The difference with healthy relationships is that “partners repair any distress they have caused each other in a timely fashion,” said Clinton Power, a clinical relationship counsellor and founder of Clinton Power + Associates in Sydney, Australia. This is critical, because over time unresolved conflict can fester into resentment and bitterness, he said.
Healthy couples honor their wedding vows. According to Peter Pearson, Ph.D, a psychologist and co-founder of The Couples Institute, “If you wrote your own wedding vows, you have within your hands the best marriage advice any one could give you.”
That’s because you penned your vows “from your higher self,” describing how you aspire to be in both good and bad times, and how you’ll be as a loving partner, he said. You likely made promises that aren’t so easy to keep, and maybe you mentioned how you’ll bring about the best in your partner, he said.
“I believe what Heinz Kohut said: ‘A healthy relationship is when only one person goes crazy at a time.’ That is how you become a hero to your partner and create a relationship that lasts.”
Healthy couples put each other first. In other words, partners prioritize each other over other people and things, Power said. He shared these examples: You planned on going out with friends, but your partner wants to spend the night at home. So you decide to see your friends another night, and stay in.
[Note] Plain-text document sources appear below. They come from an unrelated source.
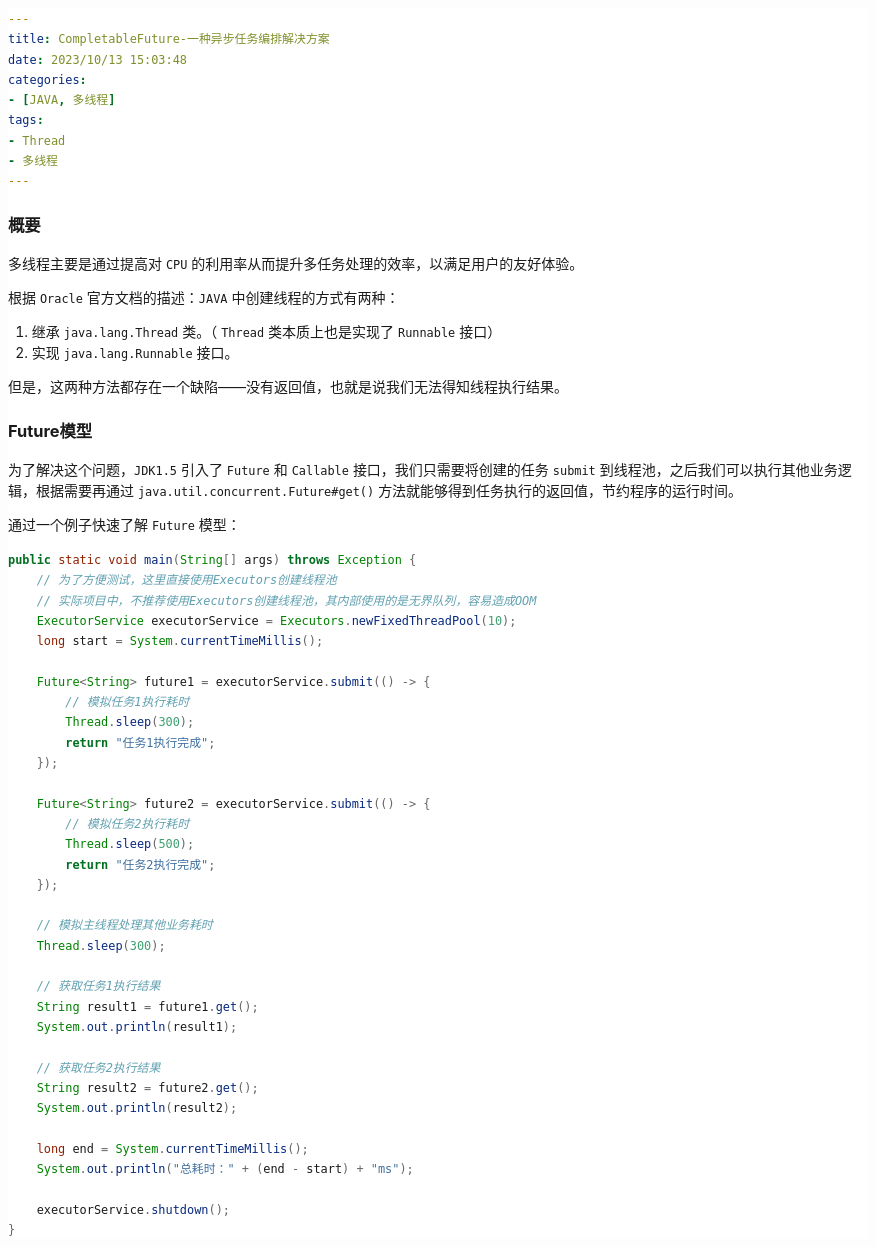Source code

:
 ```yaml
---
title: CompletableFuture-一种异步任务编排解决方案
date: 2023/10/13 15:03:48
categories:
- [JAVA, 多线程]
tags:
- Thread
- 多线程
---
```


### 概要

多线程主要是通过提高对 `CPU` 的利用率从而提升多任务处理的效率，以满足用户的友好体验。

根据 `Oracle` 官方文档的描述：`JAVA` 中创建线程的方式有两种：

1. 继承 `java.lang.Thread` 类。（ `Thread` 类本质上也是实现了 `Runnable` 接口）
2. 实现 `java.lang.Runnable` 接口。

但是，这两种方法都存在一个缺陷——没有返回值，也就是说我们无法得知线程执行结果。



### Future模型

为了解决这个问题，`JDK1.5` 引入了 `Future` 和 `Callable` 接口，我们只需要将创建的任务 `submit` 到线程池，之后我们可以执行其他业务逻辑，根据需要再通过 `java.util.concurrent.Future#get()` 方法就能够得到任务执行的返回值，节约程序的运行时间。

通过一个例子快速了解 `Future` 模型：

```java
public static void main(String[] args) throws Exception {
    // 为了方便测试，这里直接使用Executors创建线程池
    // 实际项目中，不推荐使用Executors创建线程池，其内部使用的是无界队列，容易造成OOM
    ExecutorService executorService = Executors.newFixedThreadPool(10);
    long start = System.currentTimeMillis();
    
    Future<String> future1 = executorService.submit(() -> {
        // 模拟任务1执行耗时
        Thread.sleep(300);
        return "任务1执行完成";
    });
    
    Future<String> future2 = executorService.submit(() -> {
        // 模拟任务2执行耗时
        Thread.sleep(500);
        return "任务2执行完成";
    });
    
    // 模拟主线程处理其他业务耗时
    Thread.sleep(300);
    
    // 获取任务1执行结果
    String result1 = future1.get();
    System.out.println(result1);
    
    // 获取任务2执行结果
    String result2 = future2.get();
    System.out.println(result2);
    
    long end = System.currentTimeMillis();
    System.out.println("总耗时：" + (end - start) + "ms");
    
    executorService.shutdown();
}
```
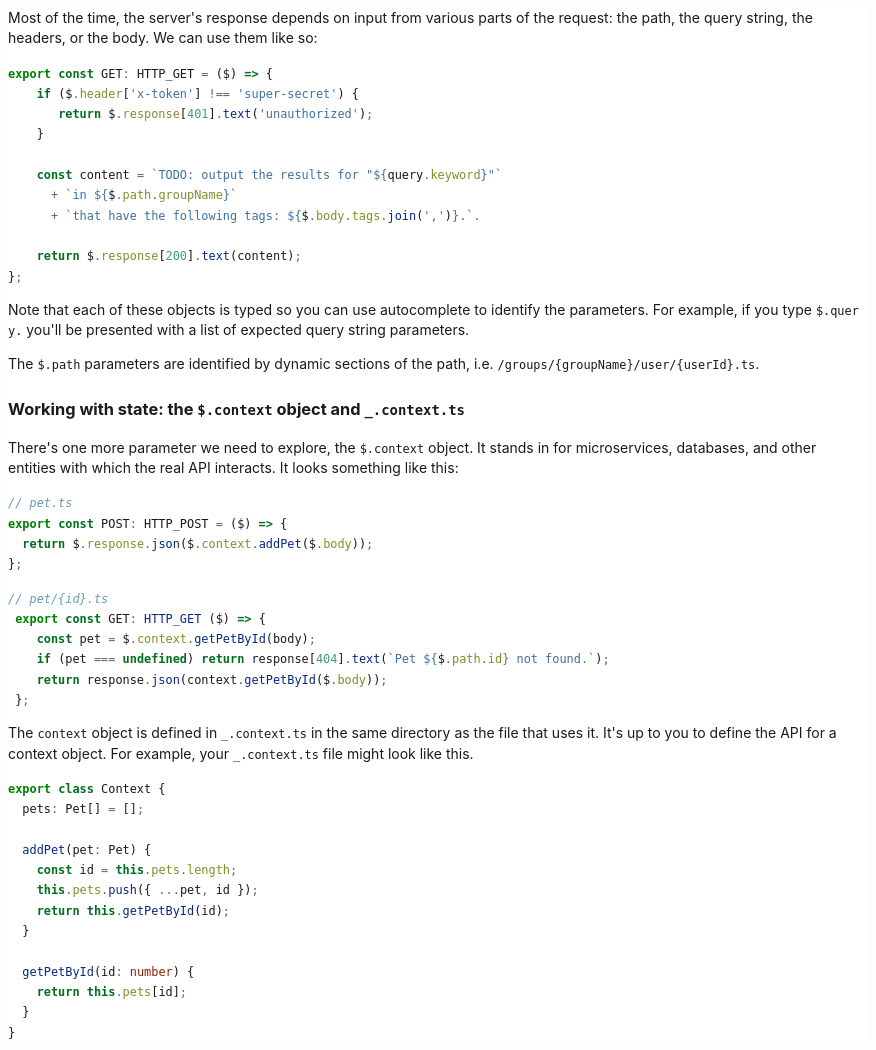 Most of the time, the server's response depends on input from various parts of the request: the path, the query string, the headers, or the body. We can use them like so:

```ts
export const GET: HTTP_GET = ($) => {
    if ($.header['x-token'] !== 'super-secret') {
       return $.response[401].text('unauthorized');
    }

    const content = `TODO: output the results for "${query.keyword}"`
      + `in ${$.path.groupName}`
      + `that have the following tags: ${$.body.tags.join(',')}.`.

    return $.response[200].text(content);
};

```

Note that each of these objects is typed so you can use autocomplete to identify the parameters. For example, if you type `$.query.` you'll be presented with a list of expected query string parameters.

The `$.path` parameters are identified by dynamic sections of the path, i.e. `/groups/{groupName}/user/{userId}.ts`.

<a id="context-object"></a>

### Working with state: the `$.context` object and `_.context.ts`

There's one more parameter we need to explore, the `$.context` object. It stands in for microservices, databases, and other entities with which the real API interacts. It looks something like this:

```ts copy
// pet.ts
export const POST: HTTP_POST = ($) => {
  return $.response.json($.context.addPet($.body));
};
```

```ts copy
// pet/{id}.ts
 export const GET: HTTP_GET ($) => {
    const pet = $.context.getPetById(body);
    if (pet === undefined) return response[404].text(`Pet ${$.path.id} not found.`);
    return response.json(context.getPetById($.body));
 };
```

The `context` object is defined in `_.context.ts` in the same directory as the file that uses it. It's up to you to define the API for a context object. For example, your `_.context.ts` file might look like this.

```ts
export class Context {
  pets: Pet[] = [];

  addPet(pet: Pet) {
    const id = this.pets.length;
    this.pets.push({ ...pet, id });
    return this.getPetById(id);
  }

  getPetById(id: number) {
    return this.pets[id];
  }
}
```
Your partner wants to see a film you have zero interest in, but you decide to see it anyway so you can spend some quality time with each other. Your partner tells you they’ve been feeling disconnected lately, so you cancel several commitments to spend one-on-one time together.
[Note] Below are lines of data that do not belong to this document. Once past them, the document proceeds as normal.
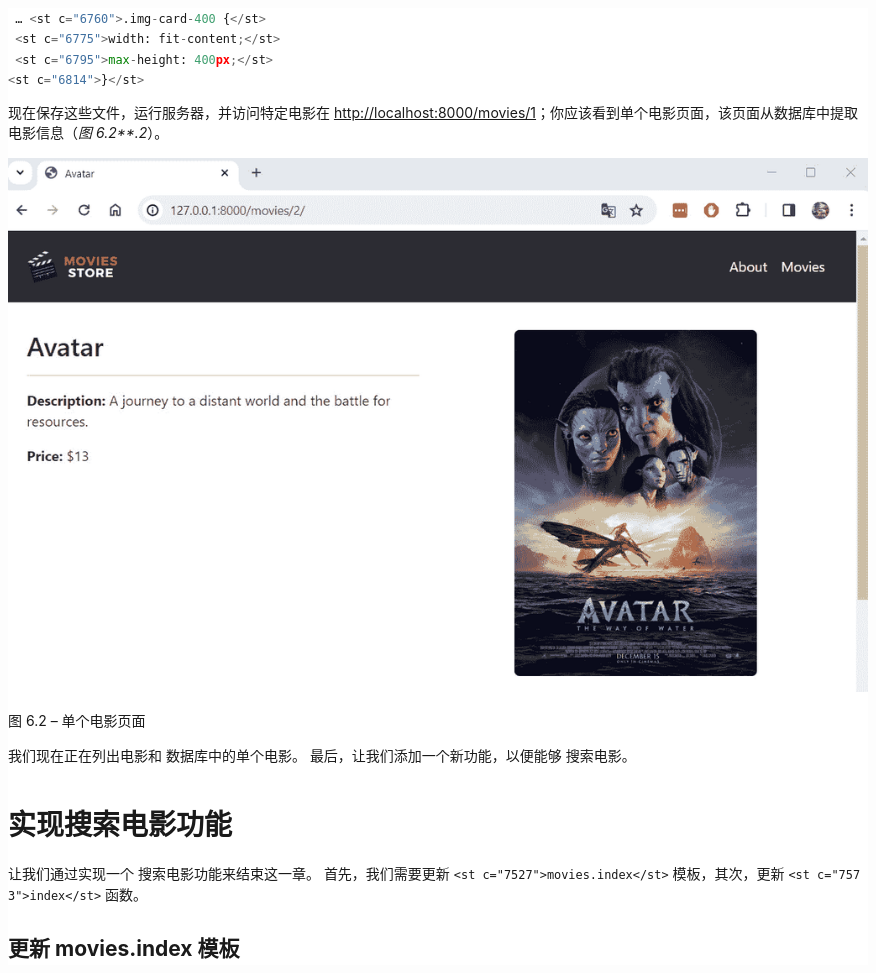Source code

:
 ```py
 … <st c="6760">.img-card-400 {</st>
 <st c="6775">width: fit-content;</st>
 <st c="6795">max-height: 400px;</st>
<st c="6814">}</st>
```

现在保存这些文件，运行服务器，并访问特定电影在 [<st c="6885">http://localhost:8000/movies/1</st>](http://localhost:8000/movies/1)<st c="6915">；你应该看到单个电影页面，该页面从数据库中提取电影信息（</st>*<st c="7012">图 6.2</st>**<st c="7021">.2</st>*<st c="7023">）。</st>

![图 6.2 – 单个电影页面](img/B22457_06_02.jpg)

<st c="7199">图 6.2 – 单个电影页面</st>

<st c="7236">我们现在正在列出电影和</st> <st c="7266">数据库中的单个电影。</st> <st c="7304">最后，让我们添加一个新功能，以便能够</st> <st c="7361">搜索电影。</st>

# <st c="7375">实现搜索电影功能</st>

<st c="7417">让我们通过实现一个</st> <st c="7463">搜索电影功能来结束这一章。</st> <st c="7492">首先，我们需要更新</st> `<st c="7527">movies.index</st>` <st c="7539">模板，其次，更新</st> `<st c="7573">index</st>` <st c="7578">函数。</st>

## <st c="7588">更新 movies.index 模板</st>
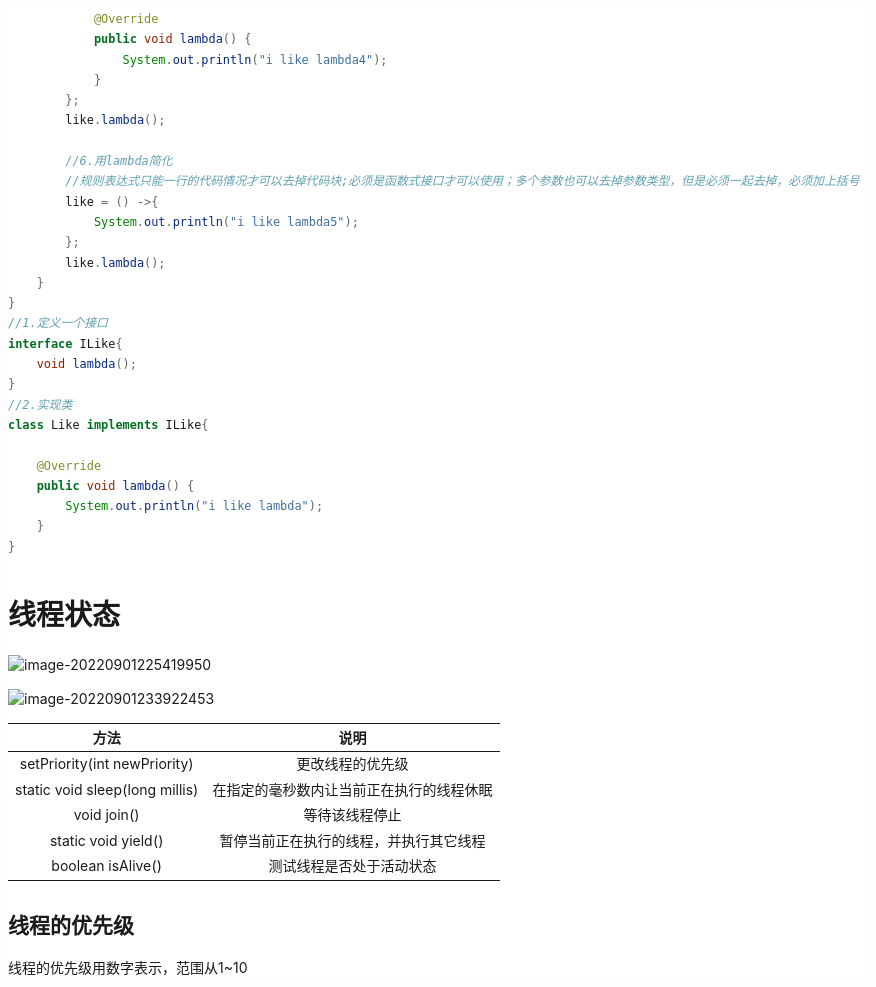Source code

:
 ```java
            @Override
            public void lambda() {
                System.out.println("i like lambda4");
            }
        };
        like.lambda();

        //6.用lambda简化
        //规则表达式只能一行的代码情况才可以去掉代码块;必须是函数式接口才可以使用；多个参数也可以去掉参数类型，但是必须一起去掉，必须加上括号
        like = () ->{
            System.out.println("i like lambda5");
        };
        like.lambda();
    }
}
//1.定义一个接口
interface ILike{
    void lambda();
}
//2.实现类
class Like implements ILike{

    @Override
    public void lambda() {
        System.out.println("i like lambda");
    }
}
```

# 线程状态

![image-20220901225419950](C:\Users\汤琛\AppData\Roaming\Typora\typora-user-images\image-20220901225419950.png)

![image-20220901233922453](C:\Users\汤琛\AppData\Roaming\Typora\typora-user-images\image-20220901233922453.png)

|              方法              |                   说明                   |
| :----------------------------: | :--------------------------------------: |
|  setPriority(int newPriority)  |             更改线程的优先级             |
| static void sleep(long millis) | 在指定的毫秒数内让当前正在执行的线程休眠 |
|          void join()           |              等待该线程停止              |
|      static void yield()       |  暂停当前正在执行的线程，并执行其它线程  |
|       boolean isAlive()        |         测试线程是否处于活动状态         |

## 线程的优先级

线程的优先级用数字表示，范围从1~10
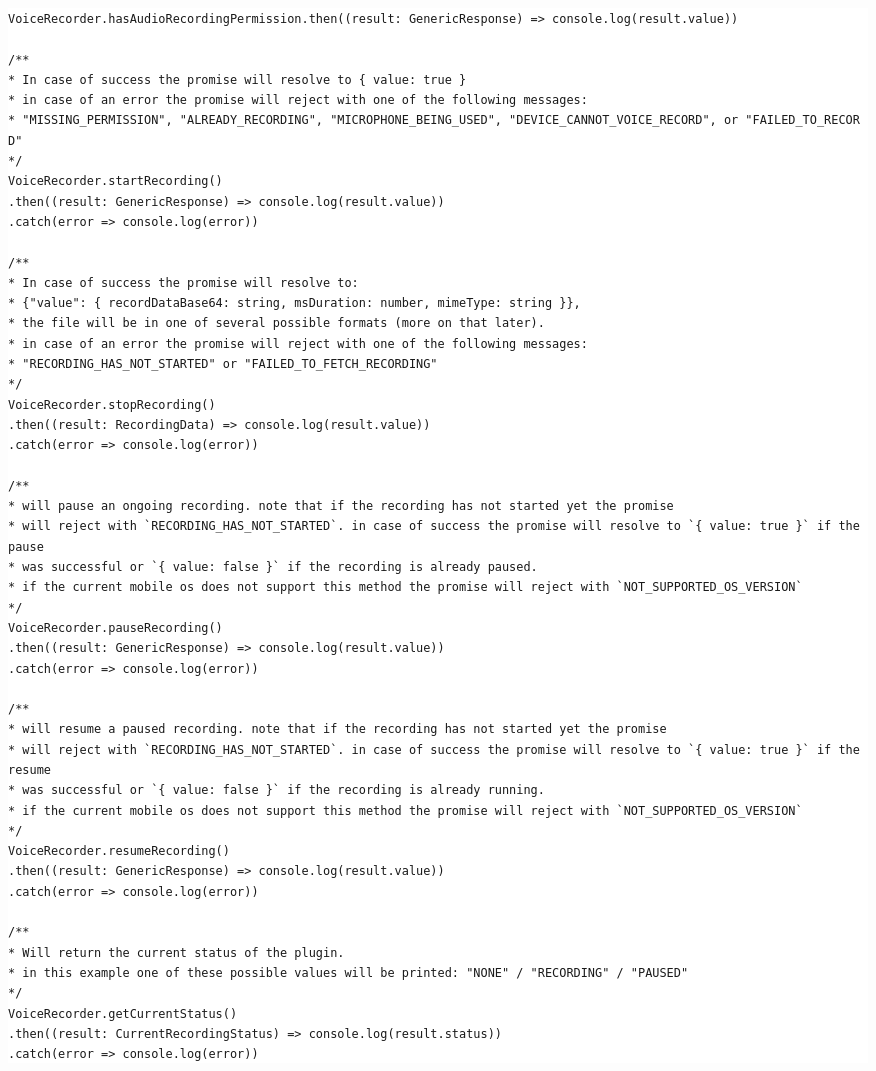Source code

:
 ```
VoiceRecorder.hasAudioRecordingPermission.then((result: GenericResponse) => console.log(result.value))

/**
* In case of success the promise will resolve to { value: true }
* in case of an error the promise will reject with one of the following messages:
* "MISSING_PERMISSION", "ALREADY_RECORDING", "MICROPHONE_BEING_USED", "DEVICE_CANNOT_VOICE_RECORD", or "FAILED_TO_RECORD"
*/
VoiceRecorder.startRecording()
.then((result: GenericResponse) => console.log(result.value))
.catch(error => console.log(error))

/**
* In case of success the promise will resolve to:
* {"value": { recordDataBase64: string, msDuration: number, mimeType: string }},
* the file will be in one of several possible formats (more on that later).
* in case of an error the promise will reject with one of the following messages:
* "RECORDING_HAS_NOT_STARTED" or "FAILED_TO_FETCH_RECORDING"
*/
VoiceRecorder.stopRecording()
.then((result: RecordingData) => console.log(result.value))
.catch(error => console.log(error))

/**
* will pause an ongoing recording. note that if the recording has not started yet the promise
* will reject with `RECORDING_HAS_NOT_STARTED`. in case of success the promise will resolve to `{ value: true }` if the pause
* was successful or `{ value: false }` if the recording is already paused.
* if the current mobile os does not support this method the promise will reject with `NOT_SUPPORTED_OS_VERSION`
*/
VoiceRecorder.pauseRecording()
.then((result: GenericResponse) => console.log(result.value))
.catch(error => console.log(error))

/**
* will resume a paused recording. note that if the recording has not started yet the promise
* will reject with `RECORDING_HAS_NOT_STARTED`. in case of success the promise will resolve to `{ value: true }` if the resume
* was successful or `{ value: false }` if the recording is already running.
* if the current mobile os does not support this method the promise will reject with `NOT_SUPPORTED_OS_VERSION`
*/
VoiceRecorder.resumeRecording()
.then((result: GenericResponse) => console.log(result.value))
.catch(error => console.log(error))

/**
* Will return the current status of the plugin.
* in this example one of these possible values will be printed: "NONE" / "RECORDING" / "PAUSED"
*/
VoiceRecorder.getCurrentStatus()
.then((result: CurrentRecordingStatus) => console.log(result.status))
.catch(error => console.log(error))

```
Healthy relationships also can trigger our deepest attachment wounds. For example, according to Hirschfeld, one partner makes a playful sarcastic comment, and the other partner gets defensive. They yell or make rude remarks to protect themselves. This stems from growing up with an emotionally abusive parent, and becoming “extra sensitive to [their] partner’s tone, facial expressions, or comments that may appear judgmental.”
She noted that “usually we experience strong reactions to things that make us feel unwanted, unworthy, or unlovable or may remind us of a time in our lives when we felt hurt by someone we love.”
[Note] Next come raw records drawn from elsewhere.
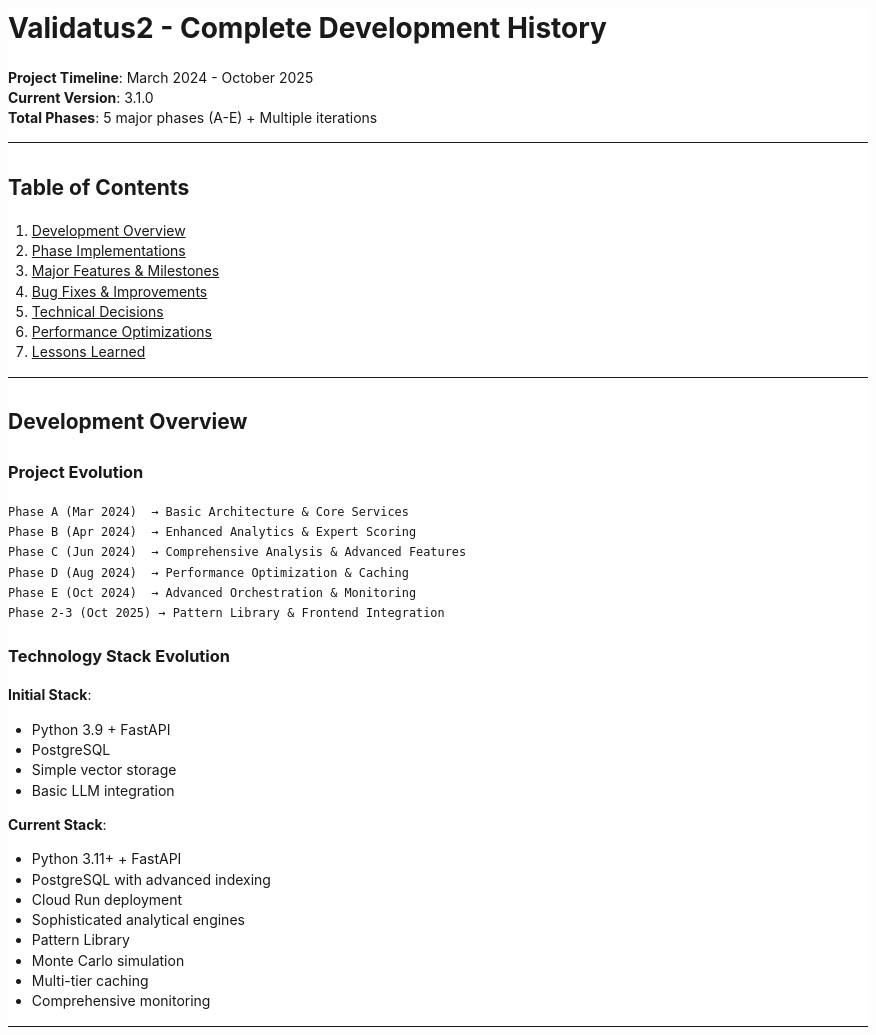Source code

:# Validatus2 - Complete Development History

**Project Timeline**: March 2024 - October 2025  
**Current Version**: 3.1.0  
**Total Phases**: 5 major phases (A-E) + Multiple iterations  

---

## Table of Contents

1. [Development Overview](#development-overview)
2. [Phase Implementations](#phase-implementations)
3. [Major Features & Milestones](#major-features--milestones)
4. [Bug Fixes & Improvements](#bug-fixes--improvements)
5. [Technical Decisions](#technical-decisions)
6. [Performance Optimizations](#performance-optimizations)
7. [Lessons Learned](#lessons-learned)

---

## Development Overview

### Project Evolution

```
Phase A (Mar 2024)  → Basic Architecture & Core Services
Phase B (Apr 2024)  → Enhanced Analytics & Expert Scoring
Phase C (Jun 2024)  → Comprehensive Analysis & Advanced Features
Phase D (Aug 2024)  → Performance Optimization & Caching
Phase E (Oct 2024)  → Advanced Orchestration & Monitoring
Phase 2-3 (Oct 2025) → Pattern Library & Frontend Integration
```

### Technology Stack Evolution

**Initial Stack**:
- Python 3.9 + FastAPI
- PostgreSQL
- Simple vector storage
- Basic LLM integration

**Current Stack**:
- Python 3.11+ + FastAPI
- PostgreSQL with advanced indexing
- Cloud Run deployment
- Sophisticated analytical engines
- Pattern Library
- Monte Carlo simulation
- Multi-tier caching
- Comprehensive monitoring

---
In other words, Hirschfeld said, our brain becomes hard-wired to respond a specific way based on our early childhood experiences with our caregivers. “If our attachment to them was insecure or unpredictable, it can influence our worldview about whether the world is safe and whether people can or cannot be trusted.”
Healthy couples protect each other. Power pointed out that this means protecting each other from painful situations, “including yourself!” This means having each other’s back, and not harming each other in public or private.
He shared these examples: You don’t take another person’s side over your partner. If you do have an issue with how your partner is handling a specific situation, you talk to them in private, instead of in front of others. If other people are putting your partner down, you defend your partner. If someone has an issue with your partner, instead of acting as a “middle man,” you tell them to address it directly with your partner.
Ultimately, according to Pearson, healthy relationships look like the relationship that you and your partner can agree on—and “are willing to take the emotional risks and sustained effort to bring about. And do it with loving patience. And a high tolerance for disappointment.”
Because, as Hirschfeld said, relationships need room for error and mistake making—and for forgiveness. It’s important to acknowledge, she said, that our partners are imperfect, just like us. Which is absolutely OK since
relationships don’t need to be perfect to be satisfying and fulfilling. They can have conflict and misunderstandings.
But relationships do need to be built on “trust and safety,” which make up “the foundation of any healthy relationship,” Power said.